Each line below is to be repeated exactly; any picture is to be left out.
------ INFORMATION PROVIDED
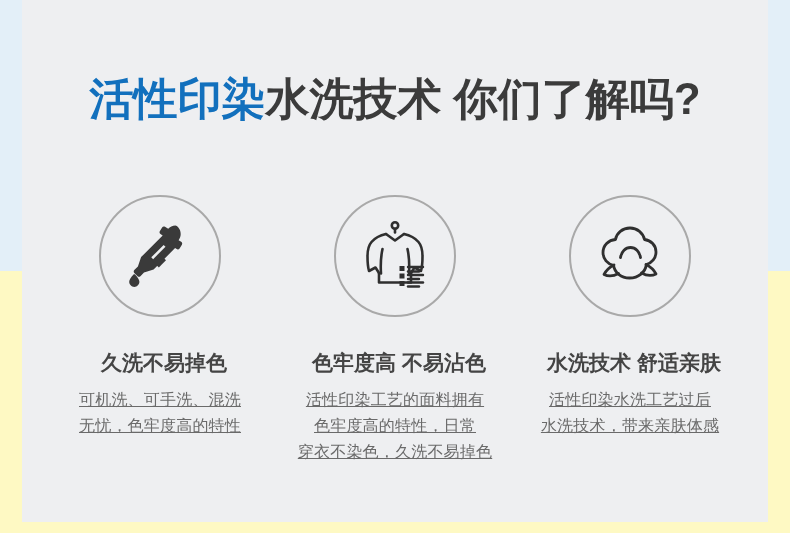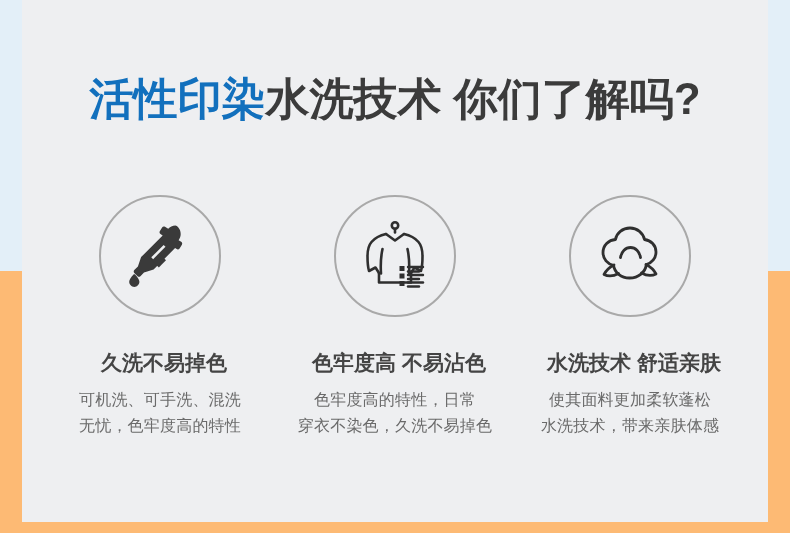--- a/index.html
+++ b/index.html
@@ -11,21 +11,21 @@
     height: 533px;
     background: #ffffff;
     font-family: "Liberation Sans", "DejaVu Sans", sans-serif;
     overflow: hidden;
   }
 
   .page {
     position: relative;
     width: 790px;
     height: 533px;
-    background: #fdba74;
+    background: #fef9c3;
   }
 
   
   .accent-strip {
     position: absolute;
     top: 0;
     width: 22px;
     height: 271px;
     background: #e3eff8;
   }
@@ -100,21 +100,21 @@
   }
 
   .feature-body {
     margin-top: 12px;
     font-size: 16px;
     color: #6a6a6a;
     line-height: 1.62;
     text-align: center;
     letter-spacing: 0.2px;
   }
-  .feature-body .ln { display: block; }
+  .feature-body .ln { display: block; text-decoration: underline; }
 </style>
 </head>
 <body>
 
 <div class="page">
 
   <div class="panel"></div>
   <div class="accent-strip left"></div>
   <div class="accent-strip right"></div>
 
@@ -170,20 +170,21 @@
               <path d="M53.0 59.0 L68.0 59.0"></path>
               <path d="M53.0 63.0 L64.0 63.0"></path>
               <path d="M53.0 66.5 L68.0 66.5"></path>
               <path d="M53.0 70.5 L64.0 70.5"></path>
             </g>
           </svg>
         </span>
       </div>
       <div class="feature-heading">色牢度高 不易沾色</div>
       <div class="feature-body">
+        <span class="ln">活性印染工艺的面料拥有</span>
         <span class="ln">色牢度高的特性，日常</span>
         <span class="ln">穿衣不染色，久洗不易掉色</span>
       </div>
     </div>
 
     <div class="feature">
       <div class="icon-circle">
         <span>
           <svg width="84" height="80" viewBox="0 0 84 80" aria-hidden="true">
             <g fill="none" stroke="#2f2f2f" stroke-width="2.8" stroke-linecap="round" stroke-linejoin="round">
@@ -198,19 +199,19 @@
                        C55.2 17.0 49.3 12.0 42.0 12.0 Z"></path>
               <path d="M32.5 41.5 C33.5 35.5 37.5 31.5 42.5 31.5 C47.5 31.5 51.5 35.5 52.5 41.5"></path>
               <path d="M26.0 49.0 C22.0 51.0 18.0 54.5 16.0 58.5 C20.0 60.5 26.0 60.0 30.5 57.5"></path>
               <path d="M58.0 48.5 C62.0 50.5 66.0 54.0 68.0 58.0 C64.0 60.0 58.0 59.5 53.5 57.0"></path>
             </g>
           </svg>
         </span>
       </div>
       <div class="feature-heading">水洗技术 舒适亲肤</div>
       <div class="feature-body">
-        <span class="ln">使其面料更加柔软蓬松</span>
+        <span class="ln">活性印染水洗工艺过后</span>
         <span class="ln">水洗技术，带来亲肤体感</span>
       </div>
     </div>
 
   </div>
 </div>
 
 </body></html>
------------
■ **SOLUTION FOR THIS EXERCISE**:
--- a/index.html
+++ b/index.html
@@ -11,21 +11,21 @@
     height: 533px;
     background: #ffffff;
     font-family: "Liberation Sans", "DejaVu Sans", sans-serif;
     overflow: hidden;
   }
 
   .page {
     position: relative;
     width: 790px;
     height: 533px;
-    background: #fdba74;
+    background: #fef9c3;
   }
 
   
   .accent-strip {
     position: absolute;
     top: 0;
     width: 22px;
     height: 271px;
     background: #e3eff8;
   }
@@ -100,21 +100,21 @@
   }
 
   .feature-body {
     margin-top: 12px;
     font-size: 16px;
     color: #6a6a6a;
     line-height: 1.62;
     text-align: center;
     letter-spacing: 0.2px;
   }
-  .feature-body .ln { display: block; }
+  .feature-body .ln { display: block; text-decoration: underline; }
 </style>
 </head>
 <body>
 
 <div class="page">
 
   <div class="panel"></div>
   <div class="accent-strip left"></div>
   <div class="accent-strip right"></div>
 
@@ -170,20 +170,21 @@
               <path d="M53.0 59.0 L68.0 59.0"></path>
               <path d="M53.0 63.0 L64.0 63.0"></path>
               <path d="M53.0 66.5 L68.0 66.5"></path>
               <path d="M53.0 70.5 L64.0 70.5"></path>
             </g>
           </svg>
         </span>
       </div>
       <div class="feature-heading">色牢度高 不易沾色</div>
       <div class="feature-body">
+        <span class="ln">活性印染工艺的面料拥有</span>
         <span class="ln">色牢度高的特性，日常</span>
         <span class="ln">穿衣不染色，久洗不易掉色</span>
       </div>
     </div>
 
     <div class="feature">
       <div class="icon-circle">
         <span>
           <svg width="84" height="80" viewBox="0 0 84 80" aria-hidden="true">
             <g fill="none" stroke="#2f2f2f" stroke-width="2.8" stroke-linecap="round" stroke-linejoin="round">
@@ -198,19 +199,19 @@
                        C55.2 17.0 49.3 12.0 42.0 12.0 Z"></path>
               <path d="M32.5 41.5 C33.5 35.5 37.5 31.5 42.5 31.5 C47.5 31.5 51.5 35.5 52.5 41.5"></path>
               <path d="M26.0 49.0 C22.0 51.0 18.0 54.5 16.0 58.5 C20.0 60.5 26.0 60.0 30.5 57.5"></path>
               <path d="M58.0 48.5 C62.0 50.5 66.0 54.0 68.0 58.0 C64.0 60.0 58.0 59.5 53.5 57.0"></path>
             </g>
           </svg>
         </span>
       </div>
       <div class="feature-heading">水洗技术 舒适亲肤</div>
       <div class="feature-body">
-        <span class="ln">使其面料更加柔软蓬松</span>
+        <span class="ln">活性印染水洗工艺过后</span>
         <span class="ln">水洗技术，带来亲肤体感</span>
       </div>
     </div>
 
   </div>
 </div>
 
 </body></html>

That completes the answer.